**REQUIRED ACTION**
Repeat all the data exactly, and where a record holds a picture, leave that picture out.

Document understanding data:
..........

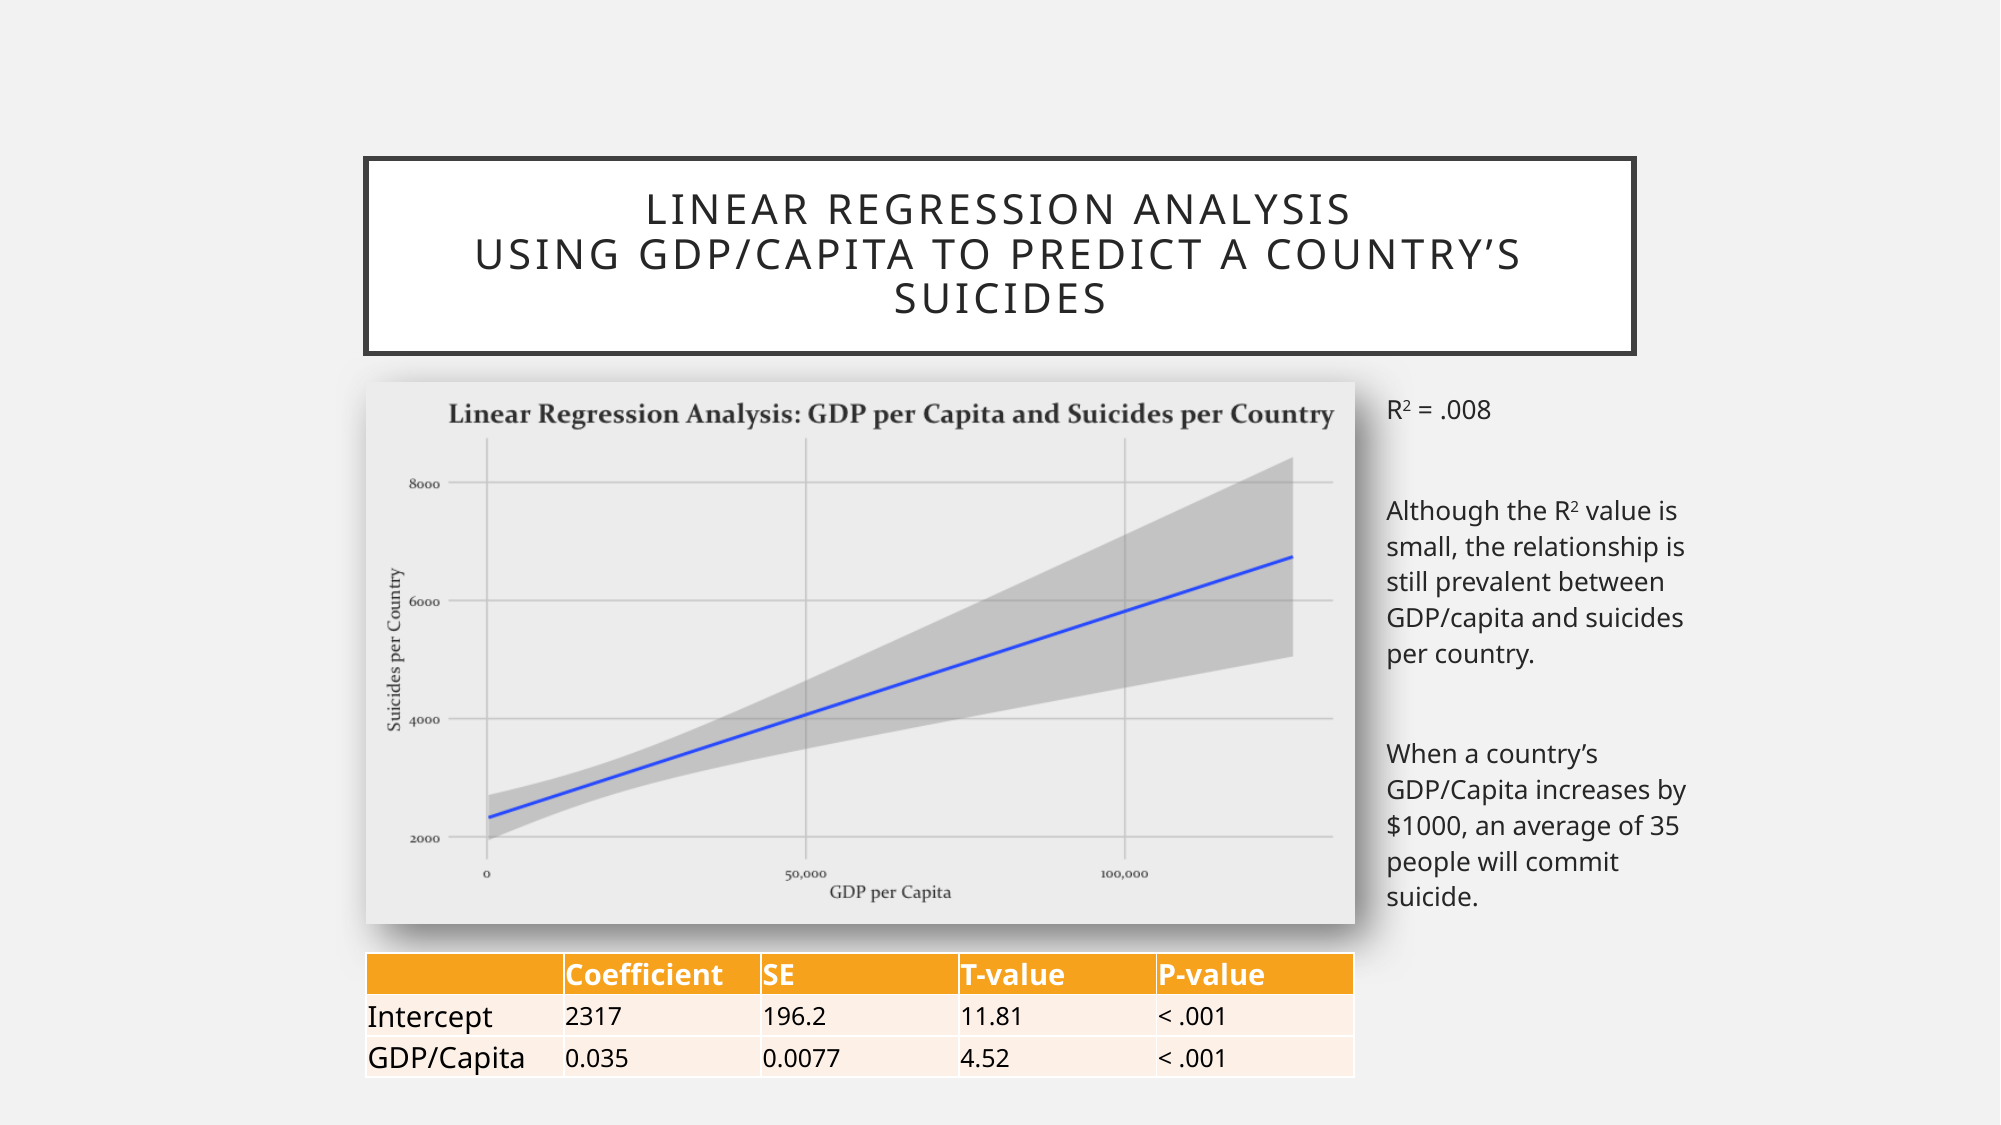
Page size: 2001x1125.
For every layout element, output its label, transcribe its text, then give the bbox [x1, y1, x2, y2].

table_cell 196.2 [762, 995, 958, 1035]
title Linear Regression analysis using gdp/capita to predict a country’s suicides [363, 156, 1637, 356]
table_header T-value [960, 954, 1156, 994]
table_cell 0.0077 [762, 1037, 958, 1076]
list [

..........

**SOLUTION TO THE EXERCISE**
Page size: 2001x1125.
For every layout element, output its label, transcribe its text, then give the bbox [x1, y1, x2, y2].

table_cell 196.2 [762, 995, 958, 1035]
title Linear Regression analysis using gdp/capita to predict a country’s suicides [363, 156, 1637, 356]
table_header T-value [960, 954, 1156, 994]
table_cell 0.0077 [762, 1037, 958, 1076]
list [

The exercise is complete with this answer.